En resumen: los DORA son los raros fármacos para dormir en los que la evidencia de los ensayos y de las fichas respalda genuinamente dejarlos sin reducción gradual y sin esperar rebote ni retirada. Eso es tranquilizador y real. Lo que no hace es tratar el insomnio de fondo, así que la medida más útil al dejar un DORA es asegurarse de que el propio problema de sueño tenga un plan, idealmente TCC-I, y mantener la decisión dentro del cuidado de quien le receta.
Sources
- Mignot E, et al. Safety and efficacy of daridorexant in patients with insomnia disorder: results from two phase 3 trials. Lancet Neurology (2022);21:125–139.
- QUVIVIQ (daridorexant) Prescribing Information. FDA (2022).
- BELSOMRA (suvorexant) Prescribing Information. Merck / FDA.
- DAYVIGO (lemborexant) Prescribing Information. Eisai / FDA.
- Moline M, et al. The abuse potential of lemborexant, a dual orexin receptor antagonist. Psychopharmacology (2023);240:699–711.

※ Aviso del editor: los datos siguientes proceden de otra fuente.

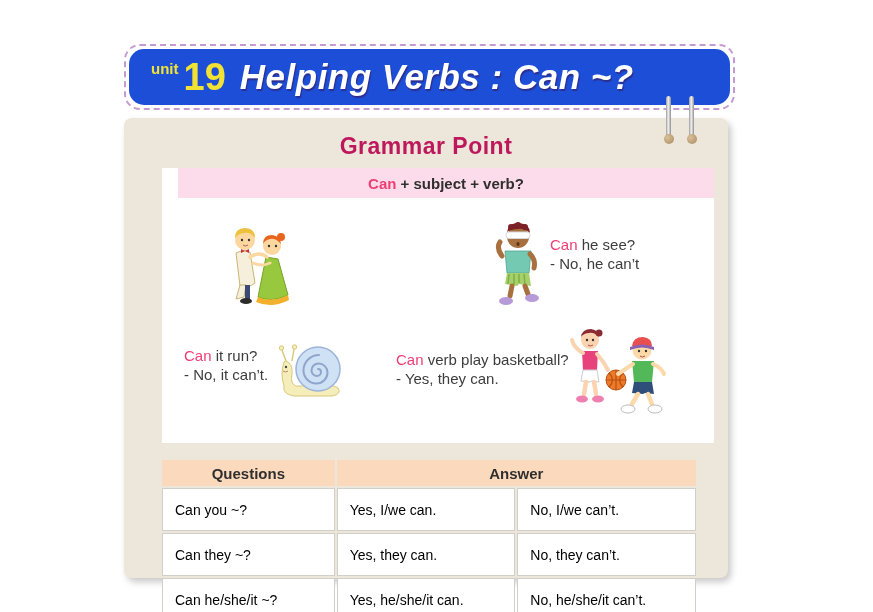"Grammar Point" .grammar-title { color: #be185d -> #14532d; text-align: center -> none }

- Qaseem A, et al. Management of Chronic Insomnia Disorder in Adults: A Clinical Practice Guideline From the American College of Physicians. Annals of Internal Medicine (2016);165:125–133.
- Edinger JD, et al. Behavioral and psychological treatments for chronic insomnia disorder in adults: an AASM clinical practice guideline. Journal of Clinical Sleep Medicine (2021);17:255–262.
- Żełabowski K, et al. Targeting the Orexin System in the Pharmacological Management of Insomnia and Other Diseases. Int J Mol Sci (2025);26:8700.
- Schedules of Controlled Substances: Placement of Daridorexant in Schedule IV. Federal Register (2022).
Preguntas frecuentes
¿Hay retirada o insomnio de rebote al dejar un DORA?
En los ensayos de fase 3 y en las fichas de la FDA del daridorexant (Quviviq), el lemborexant (Dayvigo) y el suvorexant (Belsomra), la interrupción brusca —incluso tras hasta 12 meses de uso— no produjo insomnio de rebote ni signos medibles de retirada. Es una diferencia real respecto a las benzodiazepinas y los fármacos Z. No garantiza que una persona concreta no note el regreso de su insomnio original, que es una cuestión distinta de la retirada.
Si los DORA no crean dependencia física, ¿por qué son sustancias controladas?
Los tres DORA son de la Lista IV en Estados Unidos. Esa clasificación refleja estudios de potencial de abuso en humanos en los que consumidores recreativos de drogas puntuaron el «agrado por el fármaco» de forma similar al zolpidem, no pruebas de dependencia física o retirada. La vigilancia poscomercialización ha sugerido desde entonces que el abuso de los DORA en el mundo real es poco frecuente.
¿Hay que reducir un DORA de forma lenta?
La ficha técnica de los tres DORA indica que pueden suspenderse sin una reducción farmacológica porque no se observaron retirada ni insomnio de rebote. Aun así, la decisión de dejarlos debe tomarse con quien le receta, y el insomnio subyacente suele seguir necesitando un plan de tratamiento: la TCC-I es la opción de primera línea recomendada por las guías.